One story led to another during our phone call.

On the topic of the highly rated UW team hosting USC on Saturday, Corso recalled former coach Don James, a dear friend whom he admired as much as anybody in college football.

But naturally Corso reminded me that our Louisville team of 1972 beat James’ Kent State team (he remembered the exact score, 34-0, off the top of his head) with Nick Saban as a defensive back, and Jack Lambert as middle linebacker.

It is natural that a coach should be remembered and, in some cases, revered by his players. They play such a large role shaping and steering young peoples’ lives. Good or bad.
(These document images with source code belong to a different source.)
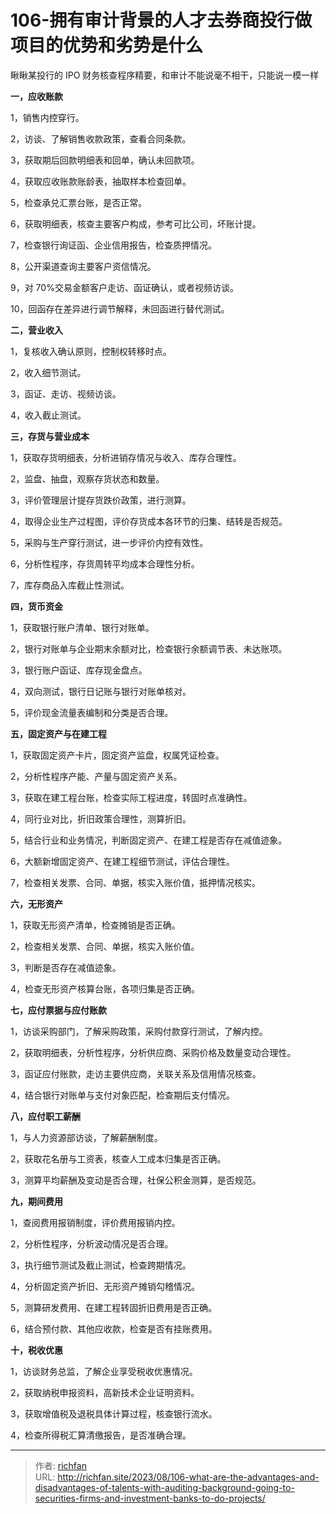 # 106-拥有审计背景的人才去券商投行做项目的优势和劣势是什么

瞅瞅某投行的 IPO 财务核查程序精要，和审计不能说毫不相干，只能说一模一样

**一，应收账款**

1，销售内控穿行。

2，访谈、了解销售收款政策，查看合同条款。

3，获取期后回款明细表和回单，确认未回款项。

4，获取应收账款账龄表，抽取样本检查回单。

5，检查承兑汇票台账，是否正常。

6，获取明细表，核查主要客户构成，参考可比公司，坏账计提。

7，检查银行询证函、企业信用报告，检查质押情况。

8，公开渠道查询主要客户资信情况。

9，对 70%交易金额客户走访、函证确认，或者视频访谈。

10，回函存在差异进行调节解释，未回函进行替代测试。

**二，营业收入**

1，复核收入确认原则，控制权转移时点。

2，收入细节测试。

3，函证、走访、视频访谈。

4，收入截止测试。

  

**三，存货与营业成本**

1，获取存货明细表，分析进销存情况与收入、库存合理性。

2，监盘、抽盘，观察存货状态和数量。

3，评价管理层计提存货跌价政策，进行测算。

4，取得企业生产过程图，评价存货成本各环节的归集、结转是否规范。

5，采购与生产穿行测试，进一步评价内控有效性。

6，分析性程序，存货周转平均成本合理性分析。

7，库存商品入库截止性测试。

**四，货币资金**

1，获取银行账户清单、银行对账单。

2，银行对账单与企业期末余额对比，检查银行余额调节表、未达账项。

3，银行账户函证、库存现金盘点。

4，双向测试，银行日记账与银行对账单核对。

5，评价现金流量表编制和分类是否合理。

**五，固定资产与在建工程**

1，获取固定资产卡片，固定资产监盘，权属凭证检查。

2，分析性程序产能、产量与固定资产关系。

3，获取在建工程台账，检查实际工程进度，转固时点准确性。

4，同行业对比，折旧政策合理性，测算折旧。

5，结合行业和业务情况，判断固定资产、在建工程是否存在减值迹象。

  

6，大额新增固定资产、在建工程细节测试，评估合理性。

7，检查相关发票、合同、单据，核实入账价值，抵押情况核实。

**六，无形资产**

1，获取无形资产清单，检查摊销是否正确。

2，检查相关发票、合同、单据，核实入账价值。

3，判断是否存在减值迹象。

4，检查无形资产核算台账，各项归集是否正确。

**七，应付票据与应付账款**

1，访谈采购部门，了解采购政策，采购付款穿行测试，了解内控。

2，获取明细表，分析性程序，分析供应商、采购价格及数量变动合理性。

3，函证应付账款，走访主要供应商，关联关系及信用情况核查。

4，结合银行对账单与支付对象匹配，检查期后支付情况。

**八，应付职工薪酬**

1，与人力资源部访谈，了解薪酬制度。

2，获取花名册与工资表，核查人工成本归集是否正确。

3，测算平均薪酬及变动是否合理，社保公积金测算，是否规范。

**九，期间费用**

1，查阅费用报销制度，评价费用报销内控。

  

2，分析性程序，分析波动情况是否合理。

3，执行细节测试及截止测试，检查跨期情况。

4，分析固定资产折旧、无形资产摊销勾稽情况。

5，测算研发费用、在建工程转固折旧费用是否正确。

6，结合预付款、其他应收款，检查是否有挂账费用。

**十，税收优惠**

1，访谈财务总监，了解企业享受税收优惠情况。

2，获取纳税申报资料，高新技术企业证明资料。

3，获取增值税及退税具体计算过程，核查银行流水。

4，检查所得税汇算清缴报告，是否准确合理。

---

> 作者: [richfan](https://richfan.site/)  
> URL: http://richfan.site/2023/08/106-what-are-the-advantages-and-disadvantages-of-talents-with-auditing-background-going-to-securities-firms-and-investment-banks-to-do-projects/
But here’s what makes Corso different.

When he returned my call, set up through an ESPN PR person, he immediately started asking me about an injury I suffered my senior season. He remembered the exact circumstances, and how it influenced our season.

I hadn’t really talked to him since I exhausted eligibility, and he moved to Indiana University in 1973. I was no All-American, just a role player, but to this day I feel that being a part of that team was a rare and cherished thing.

That Corso still has some recollection of the contributions of one minor guy is the greatest testament to the connection that can be made through sports, a bond so strong and elastic it can stretch over 44 years.

I thanked him for all he had taught us, and for how meaningful the experience had been. And he told me that it was probably the most important thing a coach could hear.

By then, I think we were both a little weepy, or swept away with the rush of nostalgia.

And it’s only now, as I write, that I realize he’d kept his promises — he improved all the facilities and turned us into a nationally ranked team.

And every one of us was bettered by the experience.